Les traitements actuels sont "symptomatiques", c'est-à-dire qu'ils agissent sur les symptômes mais pas sur la maladie en tant que telle. Ils consistent ainsi à apporter au cerveau du patient la dopamine manquante. Il y a deux catégories de traitements médicamenteux, pouvant être administrés quotidiennement sous forme de patches ou de comprimés : Levodopa ou L-Dopa, ou les agonistes dopaminergiques, "qui entrent dans le cerveau, se fixent sur les récepteurs de la dopamine et en imitent l'effet", précise le professeur. 

Mais le patient peut être gêné par différents effets secondaires : somnolence, confusion et hallucination chez les patients les plus âgés, nausées ou encore comportements compulsifs dans certains cas. Néanmoins, la réponse est efficace dans le cadre de la maladie. "En début de maladie, si le patient n'a que Parkinson et qu'il n'est pas trop âgé, on va voir disparaître tous les symptômes", souligne-t-il. "Cela va durer en moyenne 8 à 10 ans". 

Changer le mode d'admission du médicament

"Au bout de quelques années, la réponse au traitement est moins constante dans la journée", explique Philippe Damier, qui évoque "des fluctuations". A ce moment, pour le patient, se pose la question d'un traitement de deuxième ligne, qui désigne le traitement administré après le traitement de première ligne (ou traitement initial), lorsque ce dernier ne fonctionne pas ou plus.
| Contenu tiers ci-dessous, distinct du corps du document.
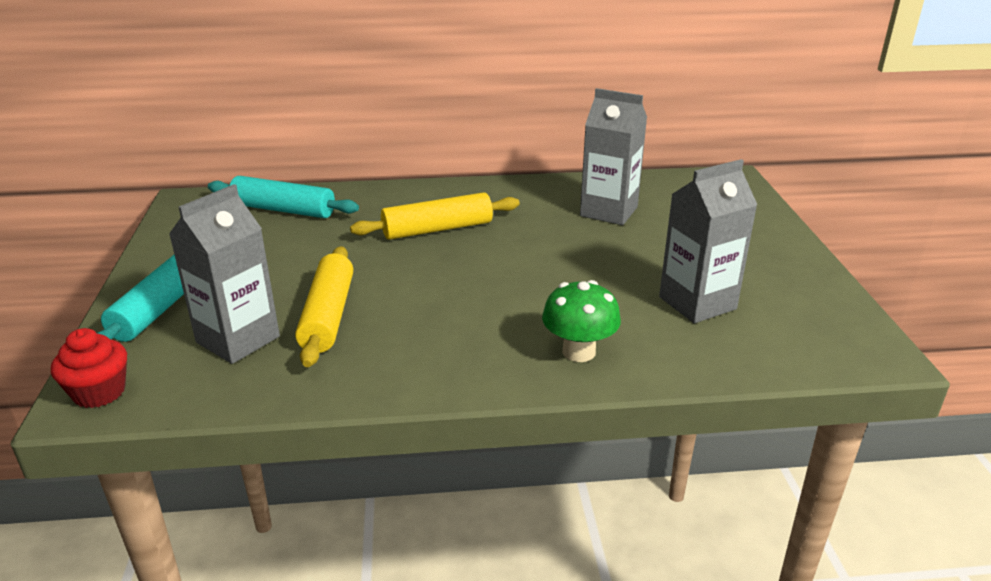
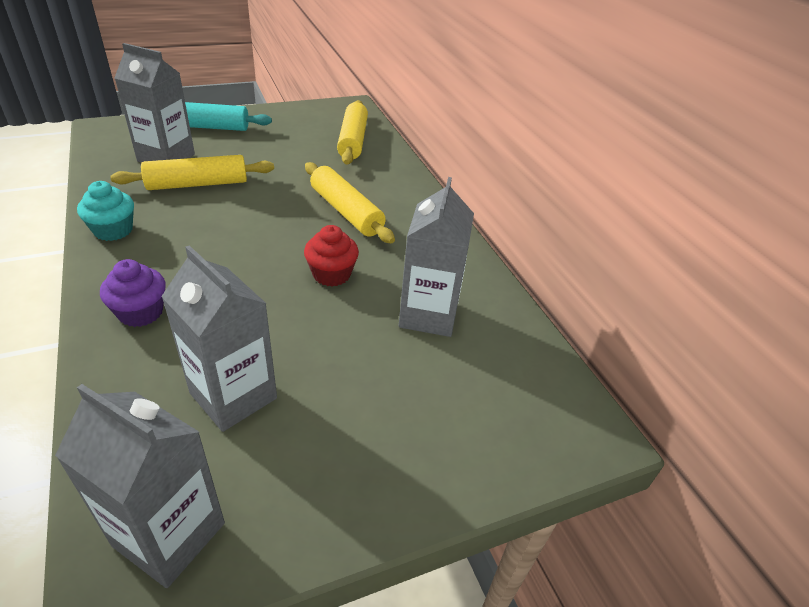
camera: 70 degrees right, 10 degrees up
(99, 392) = (112, 129): red cupcake -> red cupcake (331, 274)
(283, 210) = (353, 140): turquoise rolling pin -> yellow rolling pin
(412, 376) = (113, 230): none -> turquoise cupcake
(579, 352) = (141, 312): green mushroom -> purple cupcake
(831, 333) = (169, 534): none -> grey carton

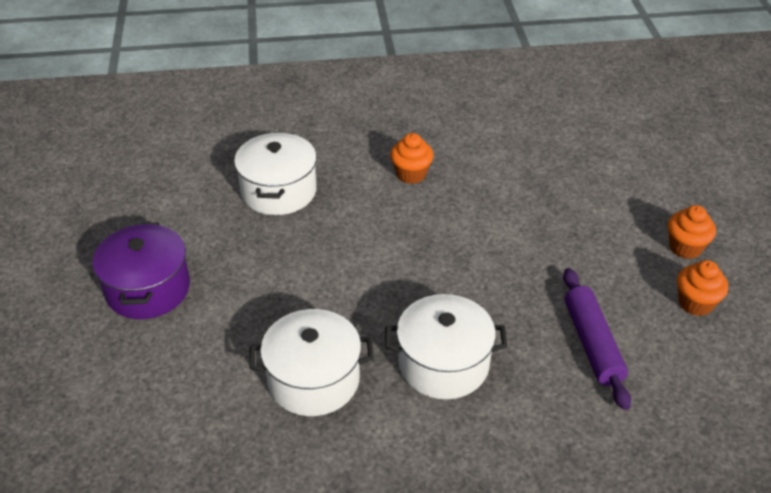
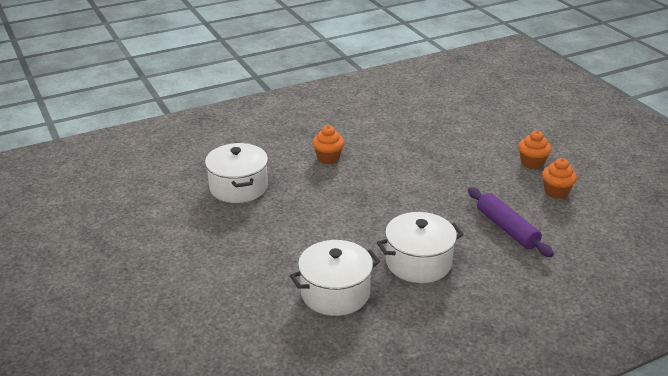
camera: 20 degrees left, 10 degrees down
(148, 289) = (177, 268): purple pot -> none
Pour empêcher ces fluctuations, les différents médicaments peuvent ainsi être administrés sous une forme différente, à l'aide de pompe, "qui vont administrer de manière sous-cutanée et de façon très continue le traitement", précise le professeur. Des stylos injecteurs peuvent également être utilisés. 

Une chirurgie dans certains cas 

Les patients peuvent également bénéficier, sous conditions, d'une opération de chirurgie cérébrale baptisée "neurostimulation cérébrale profonde". Cette découverte française, également connue sous le nom de stimulation cérébrale profonde (SCP), du professeur Alim-Louis Benabid et du professeur Pierre Pollak dans les années 1980-1990, consiste à implanter lors d'une opération chirurgicale des électrodes dans le cerveau, connectées grâce à un câble sous-cutanée et à une pile placée sous la peau, à la manière d'un pacemaker.

"Ce stimulateur va entraîner une décharge électrique continue dans un noyau bien précis, et cela va réguler les dysfonctions de ce noyau provoqués par le manque de dopamine", complète Philippe Damier. La stimulation des électrodes permet de réguler certains dysfonctionnements. 

Environ 5 à 10% des malades peuvent bénéficier de ce traitement lourd et doivent d'abord répondre à des critères : les signes moteurs ne sont pas trop développés, il s'agit de la maladie de Parkinson et non d'un symptôme parkinsonien ou encore le patient a moins de 70 ans. 

Des recherches en cours

Outre les traitements existants, la recherche médicale est toujours à l'œuvre pour découvrir de nouvelles thérapies. L'association France Parkinson, qui a notamment pour mission d'informer les patients sur la maladie, ses traitements et ses effets secondaires, en finance par ailleurs une partie à hauteur d'un millions d'euros par an. 

"Un des meilleur espoirs aujourd'hui a trait aux immunothérapies, en quelque sorte un vaccin", explique le professeur. "Dans la maladie, il y a une protéine qui s'accumule anormalement qui s'appelle l'alpha-synucléine. On injecte chez les patients des anticorps monoclonaux pour essayer d'enlever ces protéines anormalement agrégées dans leur cerveau." Pour simplifier, cette protéine, dans certaines formes, joue un rôle dans l'apparition de la maladie de Parkinson. L'immunothérapie consiste à aider au développement d'anticorps ou à inoculer au patient des anticorps artificiels qui reconnaîtront l'alpha-synucléine, s'attacheront à elle et favoriseront son élimination.  

Ce protocole est encore en phase 2 de recherche, c'est-à-dire la phase précoce d'essai thérapeutique chez l'être humain. "On a quelques signaux encourageants", confie le professeur Philippe Damier. "D'ici 3 à 5 ans, on pourrait espérer avoir ce traitement qui permettrait de freiner l'évolution de la maladie et d'empêcher certaines complications qu'aujourd'hui on ne sait pas traiter."